Custom operator cause stuck in multicard train

i write a custom operator for 8bit quandzation , and i get stuck when i train my network with 4 gpu. I find my program only consume gpu memory and only have 0 % gpu utils in nvidia-smi ,obviously it doens’t run the train loop . After that i change my settings set only use 1 gpu , and it finnally work well .

here is the op definition

from __future__ import absolute_import
import mxnet as mx
class Quantize(mx.operator.CustomOp):
    

    
#    def _max_fwd(self, is_train, req, in_data, out_data, aux):
#        
#        absmax_val = mx.nd.max(mx.nd.abs(in_data[0]))
#        scale = absmax_val/(2.0**(self._quanti_bits-1)-1)
#        quantized = mx.nd.cast(in_data[0]/scale,dtype='int32')
#        recover_val = mx.nd.cast(quantized,dtype='float32')*scale
#        self.assign(out_data[0],req[0],recover_val)     
        
    
    def forward(self, is_train, req, in_data, out_data, aux):
        
        aphal = 3
        quanti_bits = 8
        mean = mx.nd.mean(in_data[0])
        std_v = aphal*mx.nd.sqrt(mx.nd.mean(mx.nd.square(in_data[0]-mean)))
        mask = mx.nd.cast(mx.nd.sign(in_data[0])*(mx.nd.abs(in_data[0]-mean)>std_v),dtype='int32')
        scale = std_v/(2.0**(quanti_bits-1)-1)
        quantized = mx.nd.cast(in_data[0]/scale,dtype='int32')
        quantized = (1-mx.nd.abs(mask))*quantized + mask*(2**(quanti_bits-1)-1)
        recover_val = mx.nd.cast(quantized,dtype='float32')*scale

        self.assign(out_data[0],req[0],recover_val)
        

    
    def backward(self, req, out_grad, in_data, out_data, in_grad, aux):


        self.assign(in_grad[0],req[0],out_grad[0])
        
@mx.operator.register("quantize")  # register with name "quantize"
class QuantizeProp(mx.operator.CustomOpProp):
    def __init__(self):
        super(QuantizeProp, self).__init__(True)

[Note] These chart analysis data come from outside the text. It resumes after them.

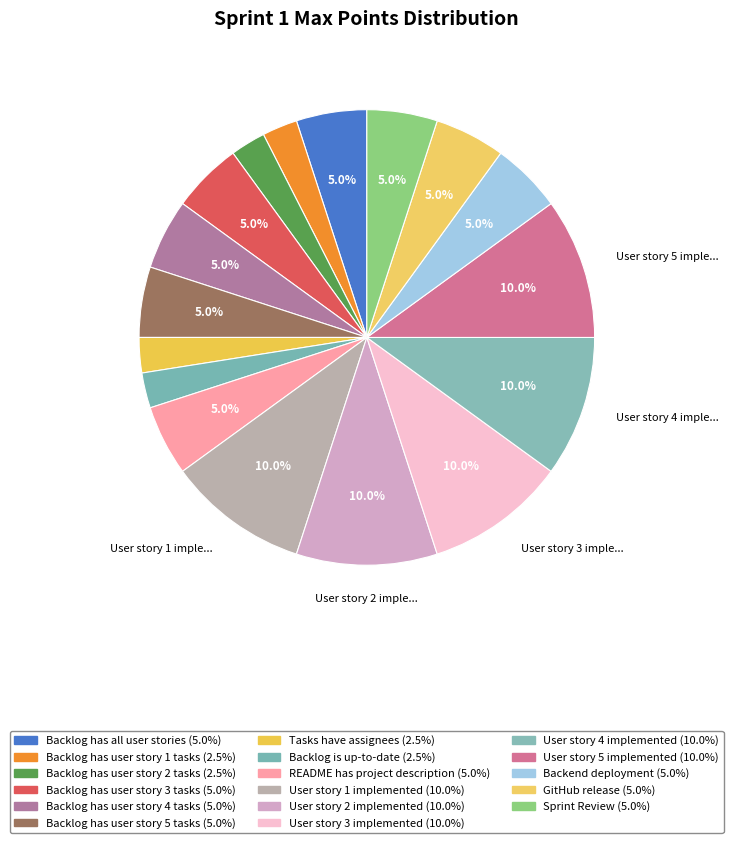

What percentage is the User story 1 implemented slice, to the nearest percent?

10%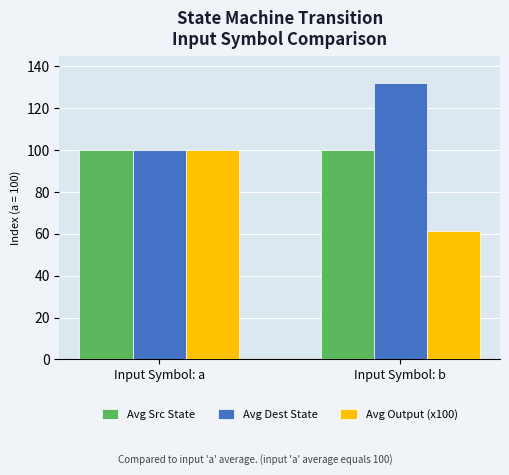

What value does the Avg Dest State series have at Input Symbol: b?

132.0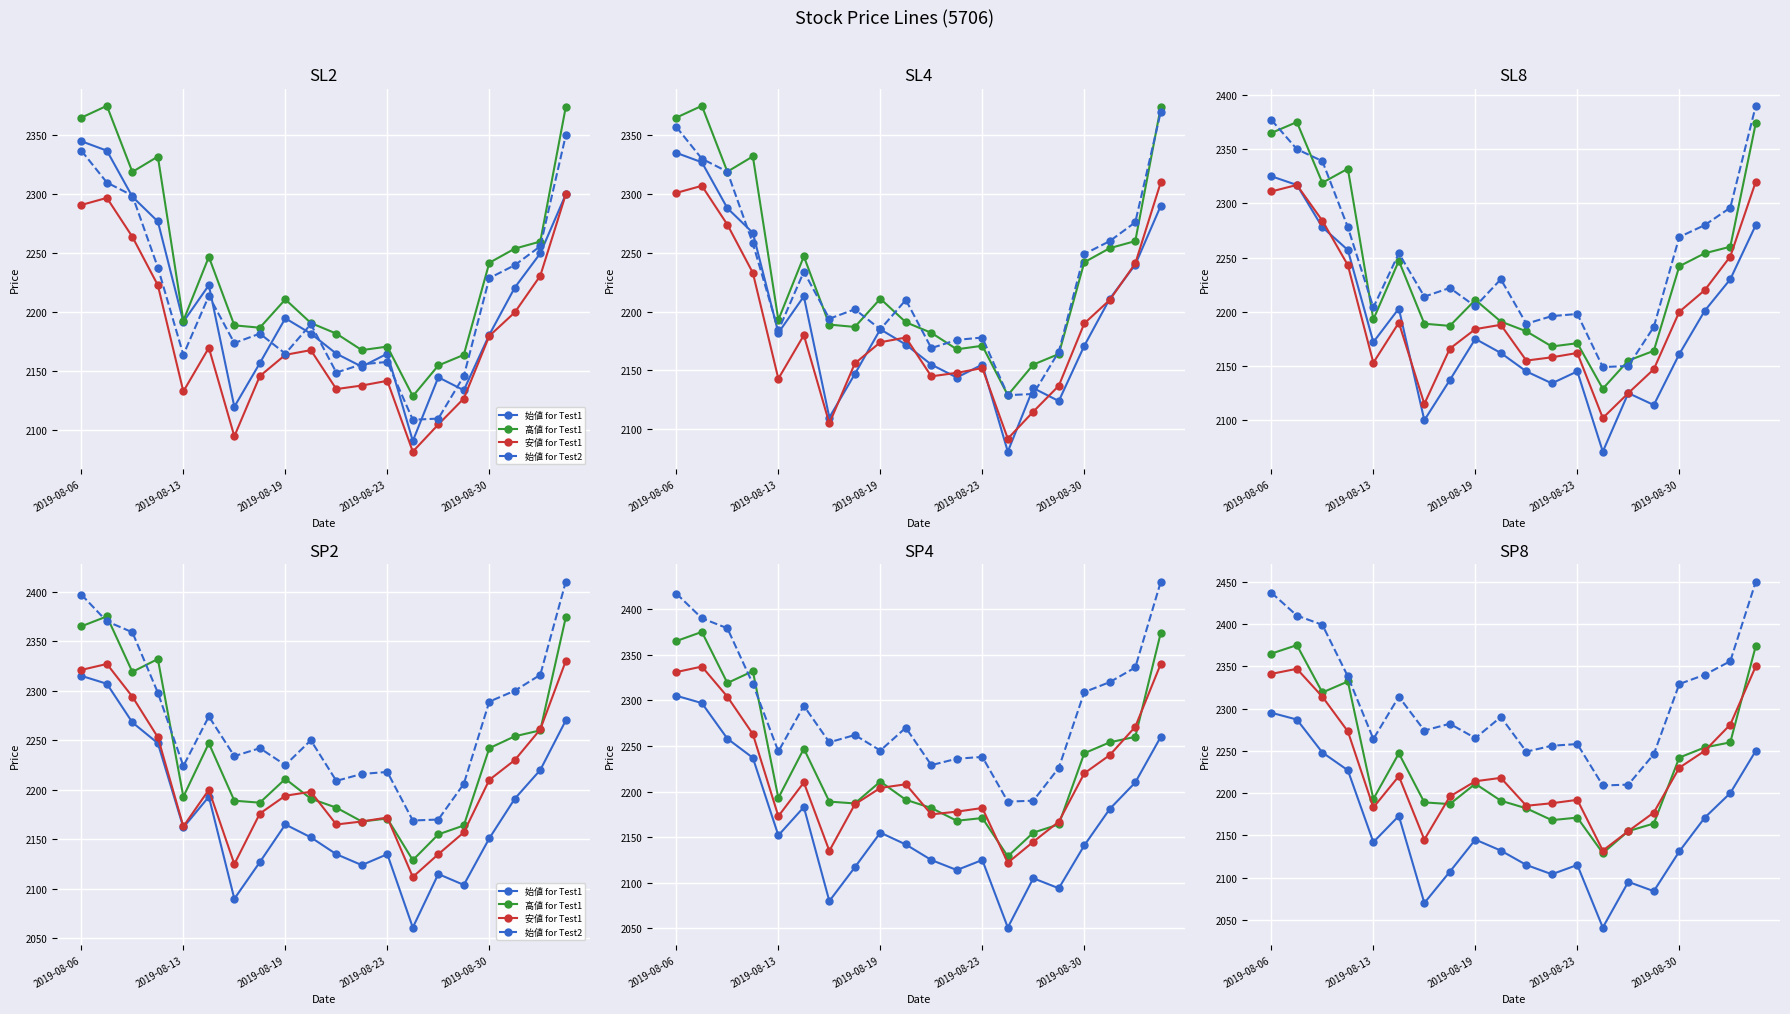

Is it true that 始値 for Test1 equals 2171 at 17?

True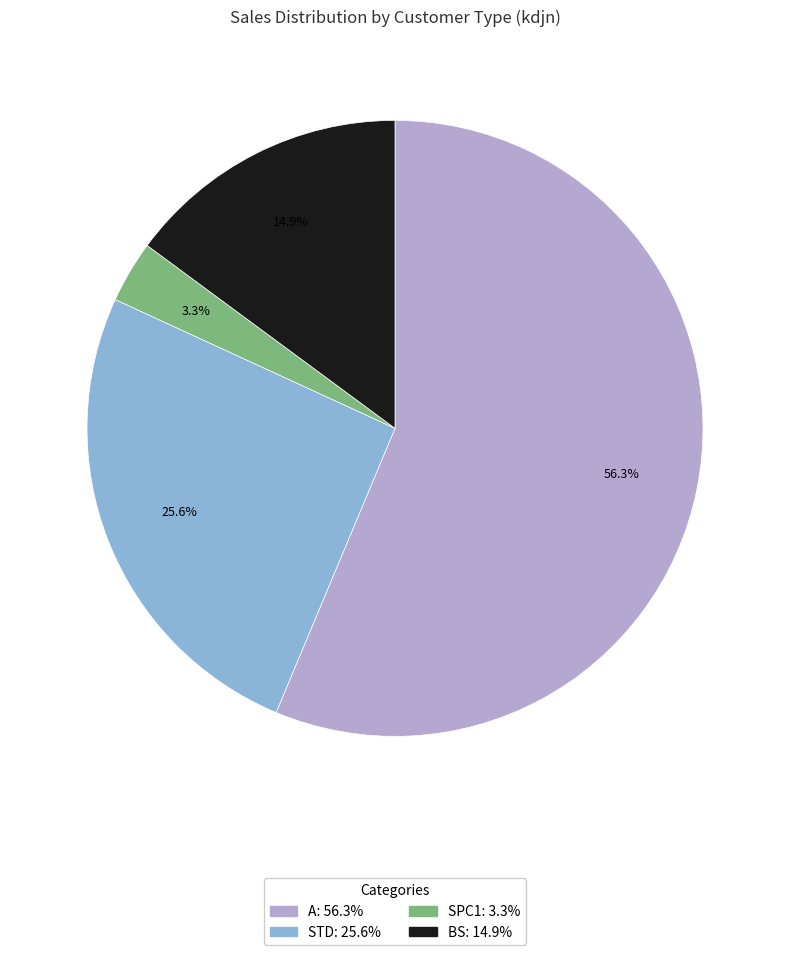

Is there a majority slice in this chart?

Yes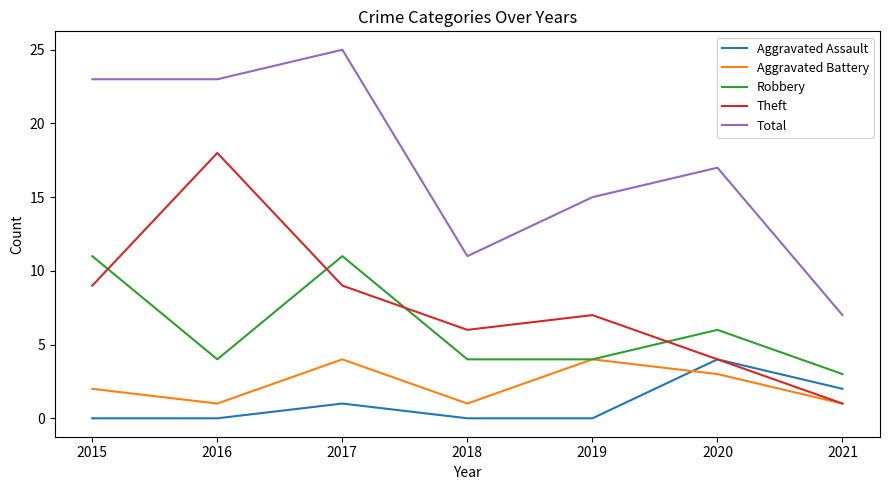

Which series has the largest total across all categories?

Total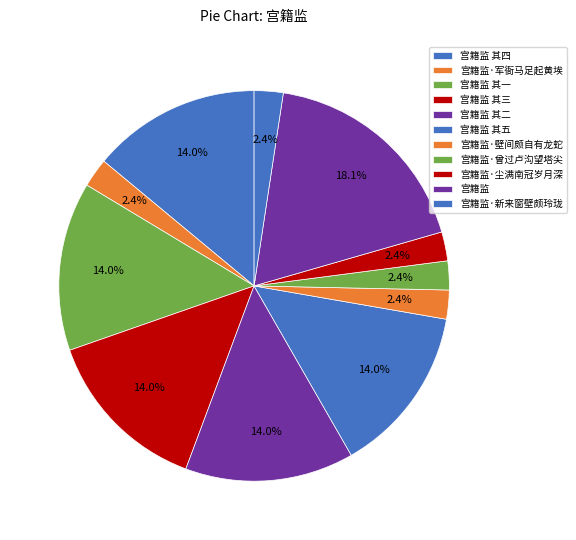

How many segments does this pie chart have?

11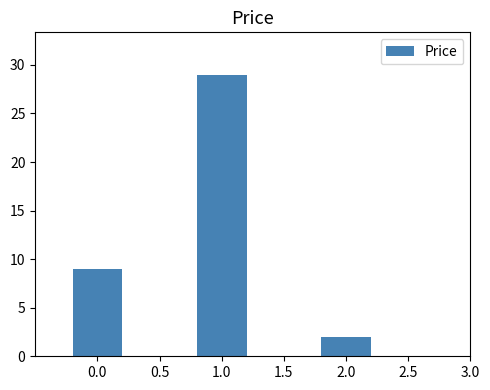

What value does the data have at 0.0, to the nearest 5?

10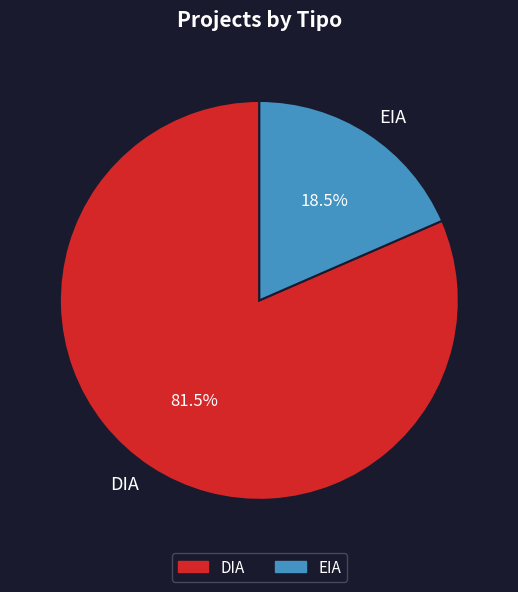

Rank the categories by value from highest to lowest.

DIA, EIA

    def list_arguments(self):
        #  this can be omitted if you only have 1 input.
        return ['data']

    def list_outputs(self):
        #  this can be omitted if you only have 1 output.
        return ['output']

    def infer_shape(self, in_shapes):
        """Calculate output shapes from input shapes. This can be
        omited if all your inputs and outputs have the same shape.

        in_shapes : list of shape. Shape is described by a tuple of int.
        """
        data_shape = in_shapes[0]
        output_shape = data_shape
        # return 3 lists representing inputs shapes, outputs shapes, and aux data shapes.
        return (data_shape,), (output_shape,), ()

    def create_operator(self, ctx, in_shapes, in_dtypes):
        #  create and return the CustomOp class.
        return Quantize()